Features

The deluge and after

This spring, I was new to the Midwest—and the cataclysm of a biblical flood was not on my agenda.

Natural disasters, like people, are decidedly particular. A person’s distress tolerance will frequently reveal their regional origins. As someone who’s spent most of his life in California and Colorado, I am prone to downplaying concern to people who are less familiar with earthquakes, fires, and mudslides. However, as a recent transplant to a Minnesota river valley, I am a foreigner when it comes to the power of floodwaters. My anxiety went off the charts when the historic Rapidan Dam threatened imminent, critical failure a week into my pastoral call with a new church.

Flooding is common in Minnesota’s river valleys, typically resulting from snowmelt compounding through the various tributaries to the Mississippi and Minnesota Rivers. But last winter was a “lost winter” for Minnesota: the effects of climate change left the state bereft of snowbanks and ice-covered lakes. The lost winter itself was the culmination of several years of sustained drought, so locals feared yet another dry spring would follow.

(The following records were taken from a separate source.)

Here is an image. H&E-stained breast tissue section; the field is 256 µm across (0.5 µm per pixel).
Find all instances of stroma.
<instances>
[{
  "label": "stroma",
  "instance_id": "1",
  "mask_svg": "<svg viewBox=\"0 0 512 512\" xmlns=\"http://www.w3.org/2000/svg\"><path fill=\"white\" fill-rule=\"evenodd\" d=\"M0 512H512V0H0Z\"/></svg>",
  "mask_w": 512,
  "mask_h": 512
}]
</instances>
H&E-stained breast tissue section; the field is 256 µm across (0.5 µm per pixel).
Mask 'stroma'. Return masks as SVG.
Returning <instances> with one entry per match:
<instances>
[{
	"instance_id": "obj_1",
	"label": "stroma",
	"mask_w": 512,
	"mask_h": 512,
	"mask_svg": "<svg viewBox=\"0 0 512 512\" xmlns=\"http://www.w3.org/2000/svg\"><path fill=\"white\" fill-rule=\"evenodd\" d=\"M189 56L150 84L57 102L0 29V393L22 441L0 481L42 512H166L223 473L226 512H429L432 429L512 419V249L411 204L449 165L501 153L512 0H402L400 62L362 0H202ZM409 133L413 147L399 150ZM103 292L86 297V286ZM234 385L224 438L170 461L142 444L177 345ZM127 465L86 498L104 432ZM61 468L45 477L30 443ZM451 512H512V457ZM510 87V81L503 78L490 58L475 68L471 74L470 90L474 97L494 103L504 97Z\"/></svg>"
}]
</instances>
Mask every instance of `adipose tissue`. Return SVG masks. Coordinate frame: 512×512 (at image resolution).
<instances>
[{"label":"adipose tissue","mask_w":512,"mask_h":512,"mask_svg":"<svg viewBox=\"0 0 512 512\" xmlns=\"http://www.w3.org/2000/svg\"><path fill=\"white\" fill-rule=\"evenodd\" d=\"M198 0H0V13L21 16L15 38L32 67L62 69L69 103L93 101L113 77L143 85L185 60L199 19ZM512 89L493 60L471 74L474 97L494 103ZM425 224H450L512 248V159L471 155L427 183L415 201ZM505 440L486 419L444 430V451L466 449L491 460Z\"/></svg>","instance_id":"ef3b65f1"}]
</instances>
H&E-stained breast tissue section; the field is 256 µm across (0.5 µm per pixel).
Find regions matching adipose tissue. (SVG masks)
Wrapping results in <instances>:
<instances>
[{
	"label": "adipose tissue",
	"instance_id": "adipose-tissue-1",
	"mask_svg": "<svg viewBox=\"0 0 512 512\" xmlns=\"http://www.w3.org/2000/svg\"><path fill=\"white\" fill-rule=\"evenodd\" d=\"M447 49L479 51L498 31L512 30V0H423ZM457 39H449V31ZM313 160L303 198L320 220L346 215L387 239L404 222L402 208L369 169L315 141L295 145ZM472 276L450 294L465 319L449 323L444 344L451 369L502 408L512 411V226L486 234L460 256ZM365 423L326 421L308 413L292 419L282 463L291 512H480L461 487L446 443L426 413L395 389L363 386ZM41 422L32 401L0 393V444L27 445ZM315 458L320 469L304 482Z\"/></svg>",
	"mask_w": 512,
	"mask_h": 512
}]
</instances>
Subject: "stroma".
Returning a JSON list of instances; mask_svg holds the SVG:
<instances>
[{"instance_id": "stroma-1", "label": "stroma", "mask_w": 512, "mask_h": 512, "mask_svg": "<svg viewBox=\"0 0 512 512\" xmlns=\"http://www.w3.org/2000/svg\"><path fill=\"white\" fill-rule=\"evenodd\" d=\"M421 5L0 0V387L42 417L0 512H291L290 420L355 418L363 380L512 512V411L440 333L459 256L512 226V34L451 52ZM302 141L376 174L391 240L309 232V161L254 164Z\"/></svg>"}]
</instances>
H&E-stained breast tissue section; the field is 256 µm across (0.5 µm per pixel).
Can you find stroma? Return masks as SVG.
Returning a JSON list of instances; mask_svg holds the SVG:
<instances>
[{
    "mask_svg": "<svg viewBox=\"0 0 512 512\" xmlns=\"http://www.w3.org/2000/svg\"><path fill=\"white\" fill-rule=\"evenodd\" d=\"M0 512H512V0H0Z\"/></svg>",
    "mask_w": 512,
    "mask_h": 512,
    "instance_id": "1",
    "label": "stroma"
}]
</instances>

Instead the Great Plains region experienced its heaviest rainfall since 1908. It was not snowmelt but saturated water tables that filled our news broadcasts and social media feeds with images of flooded towns and fields throughout the Dakotas, Iowa, and Minnesota. Mankato, the town I now call home, had 14.7 inches of rain in the month of June, more than triple the average. Calling it a rainy month would be a lesson in understatement.